In December of 2010, a seller on eBay listed three NES game prototypes, including one of Teenage Mutant Ninja Turtles. It was advertised that these games came from a long-time retired Nintendo employee, but as I stressed before on this site, I am always wary of unsubstantiated provenance claims, and so took the story with a grain of salt at first.

Upon further investigation, I discovered that the seller works for a limited liability company located in Kent, Washington that specializes in estate liquidations. As you probably already know, Nintendo of America is headquartered in Redmond, Washington, and the distance between Kent and Redmond is roughly 20 miles.

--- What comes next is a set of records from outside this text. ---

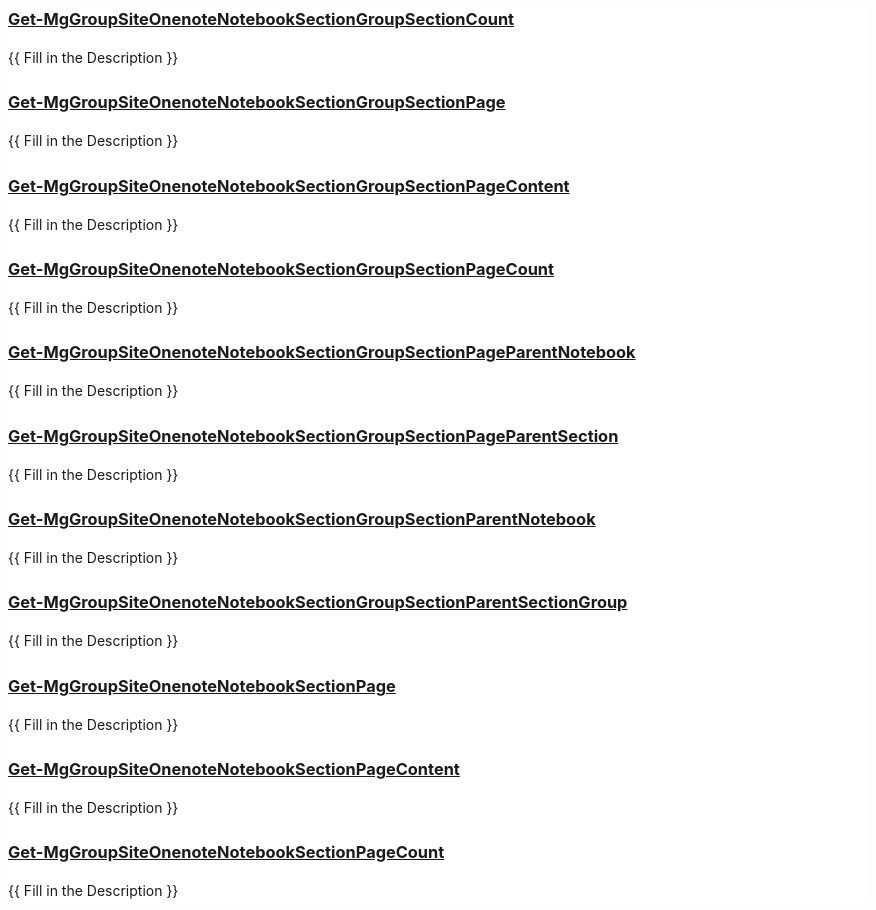 ### [Get-MgGroupSiteOnenoteNotebookSectionGroupSectionCount](Get-MgGroupSiteOnenoteNotebookSectionGroupSectionCount.md)
{{ Fill in the Description }}

### [Get-MgGroupSiteOnenoteNotebookSectionGroupSectionPage](Get-MgGroupSiteOnenoteNotebookSectionGroupSectionPage.md)
{{ Fill in the Description }}

### [Get-MgGroupSiteOnenoteNotebookSectionGroupSectionPageContent](Get-MgGroupSiteOnenoteNotebookSectionGroupSectionPageContent.md)
{{ Fill in the Description }}

### [Get-MgGroupSiteOnenoteNotebookSectionGroupSectionPageCount](Get-MgGroupSiteOnenoteNotebookSectionGroupSectionPageCount.md)
{{ Fill in the Description }}

### [Get-MgGroupSiteOnenoteNotebookSectionGroupSectionPageParentNotebook](Get-MgGroupSiteOnenoteNotebookSectionGroupSectionPageParentNotebook.md)
{{ Fill in the Description }}

### [Get-MgGroupSiteOnenoteNotebookSectionGroupSectionPageParentSection](Get-MgGroupSiteOnenoteNotebookSectionGroupSectionPageParentSection.md)
{{ Fill in the Description }}

### [Get-MgGroupSiteOnenoteNotebookSectionGroupSectionParentNotebook](Get-MgGroupSiteOnenoteNotebookSectionGroupSectionParentNotebook.md)
{{ Fill in the Description }}

### [Get-MgGroupSiteOnenoteNotebookSectionGroupSectionParentSectionGroup](Get-MgGroupSiteOnenoteNotebookSectionGroupSectionParentSectionGroup.md)
{{ Fill in the Description }}

### [Get-MgGroupSiteOnenoteNotebookSectionPage](Get-MgGroupSiteOnenoteNotebookSectionPage.md)
{{ Fill in the Description }}

### [Get-MgGroupSiteOnenoteNotebookSectionPageContent](Get-MgGroupSiteOnenoteNotebookSectionPageContent.md)
{{ Fill in the Description }}

### [Get-MgGroupSiteOnenoteNotebookSectionPageCount](Get-MgGroupSiteOnenoteNotebookSectionPageCount.md)
{{ Fill in the Description }}

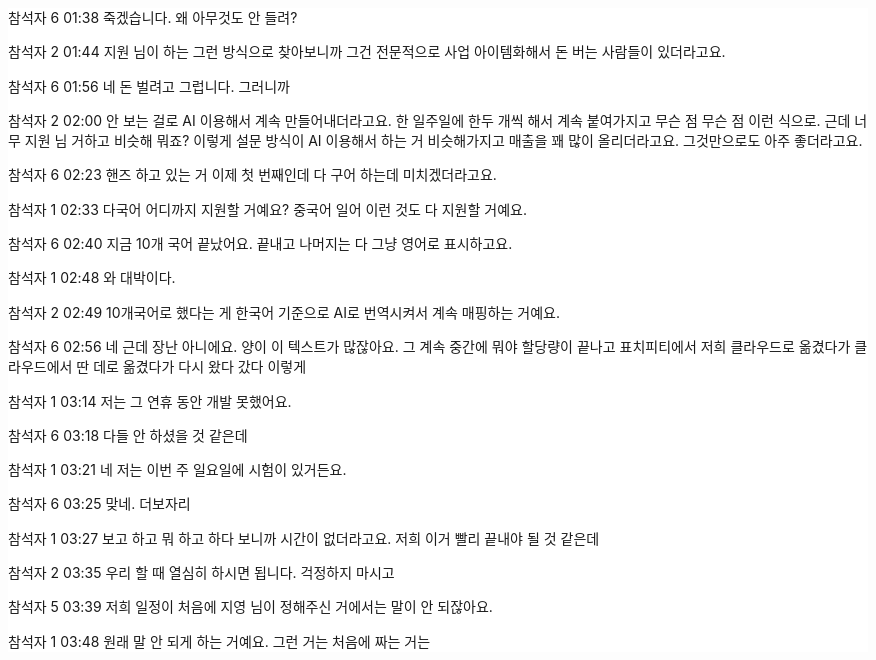 참석자 6 01:38
죽겠습니다. 왜 아무것도 안 들려?

참석자 2 01:44
지원 님이 하는 그런 방식으로 찾아보니까 그건 전문적으로 사업 아이템화해서 돈 버는 사람들이 있더라고요.

참석자 6 01:56
네 돈 벌려고 그럽니다. 그러니까

참석자 2 02:00
안 보는 걸로 AI 이용해서 계속 만들어내더라고요.
한 일주일에 한두 개씩 해서 계속 붙여가지고 무슨 점 무슨 점 이런 식으로.
근데 너무 지원 님 거하고 비슷해 뭐죠? 이렇게 설문 방식이 AI 이용해서 하는 거 비슷해가지고 매출을 꽤 많이 올리더라고요.
그것만으로도 아주 좋더라고요.

참석자 6 02:23
핸즈 하고 있는 거 이제 첫 번째인데 다 구어 하는데 미치겠더라고요.

참석자 1 02:33
다국어 어디까지 지원할 거예요? 중국어 일어 이런 것도 다 지원할 거예요.

참석자 6 02:40
지금 10개 국어 끝났어요. 끝내고 나머지는 다 그냥 영어로 표시하고요.

참석자 1 02:48
와 대박이다.

참석자 2 02:49
10개국어로 했다는 게 한국어 기준으로 AI로 번역시켜서 계속 매핑하는 거예요.

참석자 6 02:56
네 근데 장난 아니에요. 양이 이 텍스트가 많잖아요.
그 계속 중간에 뭐야 할당량이 끝나고 표치피티에서 저희 클라우드로 옮겼다가 클라우드에서 딴 데로 옮겼다가 다시 왔다 갔다 이렇게

참석자 1 03:14
저는 그 연휴 동안 개발 못했어요.

참석자 6 03:18
다들 안 하셨을 것 같은데

참석자 1 03:21
네 저는 이번 주 일요일에 시험이 있거든요.

참석자 6 03:25
맞네. 더보자리

참석자 1 03:27
보고 하고 뭐 하고 하다 보니까 시간이 없더라고요.
저희 이거 빨리 끝내야 될 것 같은데

참석자 2 03:35
우리 할 때 열심히 하시면 됩니다. 걱정하지 마시고

참석자 5 03:39
저희 일정이 처음에 지영 님이 정해주신 거에서는 말이 안 되잖아요.

참석자 1 03:48
원래 말 안 되게 하는 거예요. 그런 거는 처음에 짜는 거는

At around the same time that this was purchased, the seller was also offering very convincing Super Mario Bros. 2 and Duck Hunt / Super Mario Bros. / World Class Track Meet prototype samples. First party Nintendo prototypes are extraordinarily rare, as Nintendo has always been very protective of their own game properties, so seeing these other two titles worked in favor of the seller's story checking out. (FYI, Mario 2 went for $470, and the multi-game, $338—although I have a funny feeling that the winning bidder/s on both had much higher bids in reserve.)

Why not go for the other two games? I don't have the luxury to throw down a thousand Washingtons right now for Nintendo prototypes, especially at this time of the year. If I give my family recycled Christmas cards with newspaper clippings for free Egg McMuffins again, I'm afraid I won't be invited back next year to the holiday festivities—and now that I have time to remember all of the stress and fights during last Christmas, I wish I had tried for Mario!

Regardless of the pains of family dysfunction and Christmas-cursed spiked eggnog, this TMNT game is on an official Nintendo EPROM board (NES-SKEPROM-01), so I'm relying on this specialized PCB that is generally only seen in prototypes as evidence of its authenticity.

After the auction ended, I contacted the seller for more information regarding the source, and all I could find out about the mystery employee is that he worked for Nintendo of America from 1987 until 2007, and he now consults with video game publishers on launching new games. Although the seller said she didn't in theory have any problem telling me his name, she actually won't, because she doesn't want to get him into any trouble.

Into any trouble? For lifting private, internal materials like in-house game samples? Please, look me in the eye and tell me you've never taken home a three-hole puncher or a stack of printer paper from work. If you can fit in your lunch bag, and it isn't nailed down or attached to a chain, employers practically expect you to steal it. It just so happened that this man was privileged enough to be surrounded by expensive, rare video game cartridges instead of Swinglines. (Disclaimer: As an unemployed kleptomaniac, I may not be the best judge on office demeanor.)

Fortunately for us, this former Nintendo person has no moral qualms about selling his employment souvenirs anonymously with a third-party company on eBay for others to enjoy the fruits of his labor. 'Tis, indeed, the season for sharing (and pilfering)! Little baby Jesus smiles down upon us all.

I continued to press the seller for a name, but all of my further inquiries, just as my stacks of returned furry fan mail to Paul Fusco, have gone unanswered. In all seriousness, I should say, she was very nice in her messages to me; it seems the problem is that this employee is not at all interested to oblige his identity, as she claims he doesn't want what he calls "gamer geeks" bothering him (not to mention the greater threat of lawsuits from his former employer).

Mystery date behind door number 1 is Ronnie. Ronnie's Turn-Ons: Free Office Supplies. Turn-Offs: Gamer Geeks.

The only possible clue to his identity lies on the back of the cartridge where the name "Ronnie" is crudely scrawled in faded black magic marker. I don't know about you, but I have never met a Ronald I liked. I bet he has red hair and dirty fingernails and neck hair.

After dumping the game and running it through GoodNES, it is the same as retail. Thanks, Ronnie. Now I know for sure there is no Santa Claus. Dick.